Make your own free website on

How to Use Gotchas


Submitted by: Avis Breding

Some may do it a bit differently but here is how I do our Got Chas.

1) On their paper they box the word; we look up the meanings and talk about it; we identify the part of speech (Project Success) and I put it up on colored Linkers to match the part of speech... nouns=red etc... We talk about them during the week and use them in sentences. We also enter them in our Spelling Dictionaries... with the definitions, and test on the 4-5 words each week. If you think they are too difficult... use a thesaurus and go down a level or two. According to Carbo the reading and words should be above their level in order for them to improve. (I've read that before!)

Instead of the blackboard I copy and paste the incorrect sentences in my word processor. Then enlarge the font to about 14-16 then make a transparency and project one sentence each day on the board. According to the original authoress, you walk around and if you see one they have not corrected during the display time, you say *Caught Ya/Got Cha and show and tell them why it should be changed. Even the errors you help them correct... are not counted wrong.

I have my class come up and make the corrections and they have to tell why they are making the correction. Then you collect them on Friday, choose one or two sentences on each students page to spot check. So today I will choose sentence 3 as my spot check question.

If they have all errors corrected.. they have 100%. If they forgot one... they have 90%. She dropped 10% on each error uncorrected. I think I will do 5% on punctuation... and 10 on spelling and usage.

we also use the same words for syllabification study and accents. I figure that one word a day is good for them and stretching the brain cells!! Those who love spelling books can push ahead on those, and those who don't can lax up a bit. Still putting the tests on tapes... and that is going well!


Submitted by: Linda

I put up a gotcha sentence on Mon. and Wed. It is on an overhead transparency. The vocabulary word is typed larger and in bold. I select a word wizard who looks up the word in a dictionary. The kids are given five min. to fix the sentence AND write why they made the corrections they did. Then we correct it on the overhead.

Then I put up a blank transparency, and the Word Wizard tells us the part of speech, definition (which I write down and the kids write down). Then someone gives an example sentence using the word. This is written down as well. Finally, the students are asked to go home and use that word in conversation with a family member or friend and write down how they used it.

They like going home and using a brand-new word!

I only do it two days a week because Tues and Thursday are reading days and I don't want to waste a moment. Fridays are used for spelling tests, vocabulary reviews, writing, etc... Also, I tend to get bored with doing DOL's everyday and I don't want to do that... or I will stop doing them!

Submitted by: Luann Wieland


I have the students look the words up in a dictionary.
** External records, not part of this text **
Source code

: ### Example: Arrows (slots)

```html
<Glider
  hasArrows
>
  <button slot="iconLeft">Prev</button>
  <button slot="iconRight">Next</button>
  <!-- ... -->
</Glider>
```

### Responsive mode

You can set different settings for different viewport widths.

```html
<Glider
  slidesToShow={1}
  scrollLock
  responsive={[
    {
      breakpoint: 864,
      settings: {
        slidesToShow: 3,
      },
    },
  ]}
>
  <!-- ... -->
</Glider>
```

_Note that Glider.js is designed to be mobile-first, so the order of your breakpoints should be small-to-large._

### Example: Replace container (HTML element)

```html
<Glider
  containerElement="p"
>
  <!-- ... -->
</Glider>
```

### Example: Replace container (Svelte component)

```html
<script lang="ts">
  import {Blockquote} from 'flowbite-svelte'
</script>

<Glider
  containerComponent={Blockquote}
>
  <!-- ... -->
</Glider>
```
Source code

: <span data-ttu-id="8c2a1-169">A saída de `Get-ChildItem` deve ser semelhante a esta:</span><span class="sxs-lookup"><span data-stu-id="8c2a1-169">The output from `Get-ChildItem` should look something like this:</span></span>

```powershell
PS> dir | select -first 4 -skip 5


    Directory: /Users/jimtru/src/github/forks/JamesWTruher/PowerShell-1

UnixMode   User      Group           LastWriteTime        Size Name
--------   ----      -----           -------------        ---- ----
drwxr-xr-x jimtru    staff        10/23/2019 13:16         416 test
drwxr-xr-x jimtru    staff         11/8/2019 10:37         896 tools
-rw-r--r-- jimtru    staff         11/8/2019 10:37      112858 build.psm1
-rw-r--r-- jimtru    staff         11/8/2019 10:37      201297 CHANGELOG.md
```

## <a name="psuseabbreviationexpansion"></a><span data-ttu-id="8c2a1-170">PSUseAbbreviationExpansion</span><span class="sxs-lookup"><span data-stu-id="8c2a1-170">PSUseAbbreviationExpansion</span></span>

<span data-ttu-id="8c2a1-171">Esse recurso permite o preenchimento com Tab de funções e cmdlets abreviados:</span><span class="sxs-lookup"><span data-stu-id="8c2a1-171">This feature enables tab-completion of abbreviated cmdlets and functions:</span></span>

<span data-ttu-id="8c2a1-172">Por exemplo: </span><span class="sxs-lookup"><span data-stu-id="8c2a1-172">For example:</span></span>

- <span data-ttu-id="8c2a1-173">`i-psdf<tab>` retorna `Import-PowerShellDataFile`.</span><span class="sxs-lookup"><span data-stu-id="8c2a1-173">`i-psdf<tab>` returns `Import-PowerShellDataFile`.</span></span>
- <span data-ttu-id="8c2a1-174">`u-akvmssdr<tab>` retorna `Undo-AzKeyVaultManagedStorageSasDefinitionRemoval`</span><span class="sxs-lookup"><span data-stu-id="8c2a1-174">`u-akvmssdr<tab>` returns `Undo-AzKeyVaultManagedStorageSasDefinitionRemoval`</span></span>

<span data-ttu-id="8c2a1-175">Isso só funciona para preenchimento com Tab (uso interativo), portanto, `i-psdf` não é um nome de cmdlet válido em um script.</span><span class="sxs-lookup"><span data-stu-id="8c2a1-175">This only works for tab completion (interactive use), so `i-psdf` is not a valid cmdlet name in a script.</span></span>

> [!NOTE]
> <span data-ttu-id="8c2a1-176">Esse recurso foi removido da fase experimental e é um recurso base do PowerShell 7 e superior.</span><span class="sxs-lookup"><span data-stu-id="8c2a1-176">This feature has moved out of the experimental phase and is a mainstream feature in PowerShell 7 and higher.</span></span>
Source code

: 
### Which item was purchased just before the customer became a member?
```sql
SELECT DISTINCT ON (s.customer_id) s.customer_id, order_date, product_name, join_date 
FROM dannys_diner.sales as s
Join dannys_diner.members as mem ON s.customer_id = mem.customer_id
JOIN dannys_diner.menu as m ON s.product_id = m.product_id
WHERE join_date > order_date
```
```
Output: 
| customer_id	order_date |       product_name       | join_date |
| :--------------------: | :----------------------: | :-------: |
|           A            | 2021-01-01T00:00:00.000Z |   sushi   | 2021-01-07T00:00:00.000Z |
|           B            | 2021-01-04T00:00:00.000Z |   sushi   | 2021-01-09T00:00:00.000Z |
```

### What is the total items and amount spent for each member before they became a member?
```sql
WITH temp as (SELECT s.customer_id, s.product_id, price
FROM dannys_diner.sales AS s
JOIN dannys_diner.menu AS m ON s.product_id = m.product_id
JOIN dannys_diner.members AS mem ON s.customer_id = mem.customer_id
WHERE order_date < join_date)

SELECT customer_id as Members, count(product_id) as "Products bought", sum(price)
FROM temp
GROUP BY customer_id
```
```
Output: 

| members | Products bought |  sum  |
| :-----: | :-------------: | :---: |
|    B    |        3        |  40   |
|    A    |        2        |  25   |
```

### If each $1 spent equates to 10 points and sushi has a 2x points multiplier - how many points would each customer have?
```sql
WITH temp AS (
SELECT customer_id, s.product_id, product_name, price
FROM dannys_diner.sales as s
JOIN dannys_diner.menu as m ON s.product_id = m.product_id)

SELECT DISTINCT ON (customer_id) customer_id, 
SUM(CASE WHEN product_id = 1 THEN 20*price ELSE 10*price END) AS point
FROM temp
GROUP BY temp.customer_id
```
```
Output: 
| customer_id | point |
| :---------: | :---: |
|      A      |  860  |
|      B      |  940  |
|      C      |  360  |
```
We discuss meanings together and try to use the word throughout the day and week.

A question was asked about vocabulary: Some of the words I know my kids would not know - what do you do with the new vocabulary?

I use this as morning work. When the students enter the room they put their lunch clip up, fill water bottles and do the sentences from the overhead. After 10-15 min. we correct it as a group and they check and correct their own sentences.

Submitted by: Mark Rupe

I have always used DOL but decided to give Caught Ya a try this year. They use a simple journal to record the sentences.

1. I put the sentence(s) on the board with the number of errors listed. I have changed a few vocabulary words, and I add mini-lesson skills I have taught in the form of new sentences. I always did this with DOL too. This is much like what the Caught Ya author describes.

2. I make a big deal out of the vocabulary word. I use it all day in my speech. It's on the board all day as a reminder. If I get excited about the word, so do the students.

3. We correct after about 8 minutes. We use the methods described in the text (students adding marks).

4. I give a Caught Ya quiz on Friday which consists of the weeks Caught Ya sentences. I let the students study their journals for 10 min. before the quiz. Many rewrite the sentences. Some quiz a partner. I encourage and teach different study strategies that fit this. A perfect quiz is an A. If they miss one, it's a B, and so on. This is half of my language grade. Some of the vocabulary choices by the author are interesting "Wizened"? Anyway, it provoked learning on my part!